Friends, family members and students, at some point, have said the same thing about this year's Virginia basketball team. He's got his response ready.
"I've heard, 'You guys are boring to watch,' and all that stuff," the sophomore said. "But we're getting wins."
The Cavaliers are 14-2, a record forged almost entirely by their stingy defense.
It's an approach to playing that won't get the team on SportsCenter often, but has been paying dividends on the court. Virginia wears teams down point after point, refusing to allow a breezy back-and-forth pace.
In U.Va. games where an over-under line has been set, the final score has been under the line 10 of 11 times.
"You come in and watch our practices, and it's all defense," guard Joe Harris said. "One defensive drill after another."
Coach Tony Bennett has been sharpening this approach since arriving at Virginia three years ago, but last year's team didn't have the personnel to keep up the pressure for 40 full minutes.
This season, senior Mike Scott and company can go wire to wire with anybody, as evidenced by Thursday night's game against Duke.
While the Wahoos were preparing for the game, they realized just how demanding their defense is.
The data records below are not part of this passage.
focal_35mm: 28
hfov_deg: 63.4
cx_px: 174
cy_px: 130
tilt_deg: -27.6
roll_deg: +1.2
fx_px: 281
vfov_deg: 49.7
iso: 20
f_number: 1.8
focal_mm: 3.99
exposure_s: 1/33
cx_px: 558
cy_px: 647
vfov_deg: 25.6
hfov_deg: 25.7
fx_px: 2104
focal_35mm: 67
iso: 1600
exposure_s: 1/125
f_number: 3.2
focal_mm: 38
"We were sitting there watching Duke on TV, and we were like, 'Coach Bennett would jump all over that,'" Mitchell said of a minor miscue. "When I came in, they were saying defense is key here, but I don't think I really understood."
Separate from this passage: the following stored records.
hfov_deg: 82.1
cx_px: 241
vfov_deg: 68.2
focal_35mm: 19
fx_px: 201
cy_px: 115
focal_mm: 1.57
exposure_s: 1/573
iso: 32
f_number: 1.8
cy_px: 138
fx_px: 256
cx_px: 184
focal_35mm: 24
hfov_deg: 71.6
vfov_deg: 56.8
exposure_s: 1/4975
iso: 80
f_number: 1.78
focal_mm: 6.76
All that defense, of course, can come at the cost of offense. One of Virginia's top defenders is Jontel Evans, who has shot 39.8 percent since arriving in Charlottesville.
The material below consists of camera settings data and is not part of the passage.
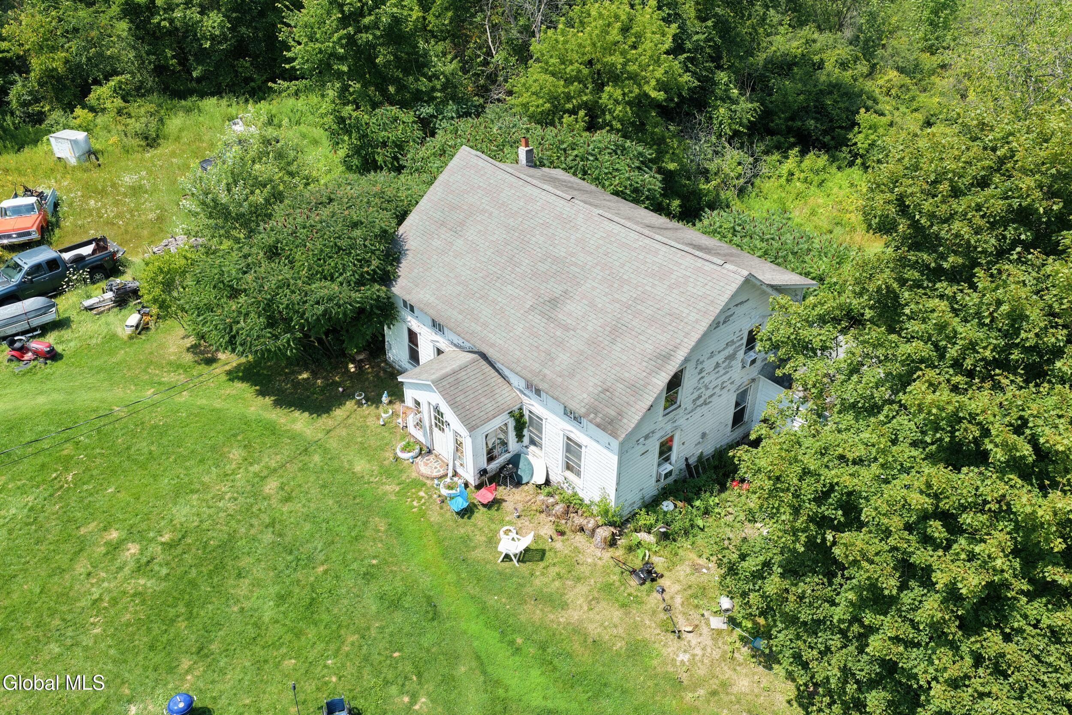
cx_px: 536
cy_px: 358
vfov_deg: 46.4
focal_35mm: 28
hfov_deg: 65.5
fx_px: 834
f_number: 2.8
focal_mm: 14.45
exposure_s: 1/1250
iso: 250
Scott and guard Joe Harris have been the team's only consistent point producers, with the rest of the lineup sometimes providing little help. The usually reliable Sammy Zeglinski is shooting 38 percent, including going 0-for-8 against Duke.
With shooting like that, even the slightest defensive breakdown can mean the difference between winning and losing. Bennett's assessment after the loss Thursday was that an early second-half breakdown cost the team.
"We walk a fine line," he said. "We know we have to get as much offensive production as possible. But if we want to be as good as we can, we can't have those little lulls on the defensive end, which I feel like is in our control. Offense can ebb and flow, but defensively that can't happen."
For now, Bennett continues to chase the standard of defensive perfection. It's a lofty goal, and not necessarily crowd-pleasing, but one that has produced good results in Charlottesville.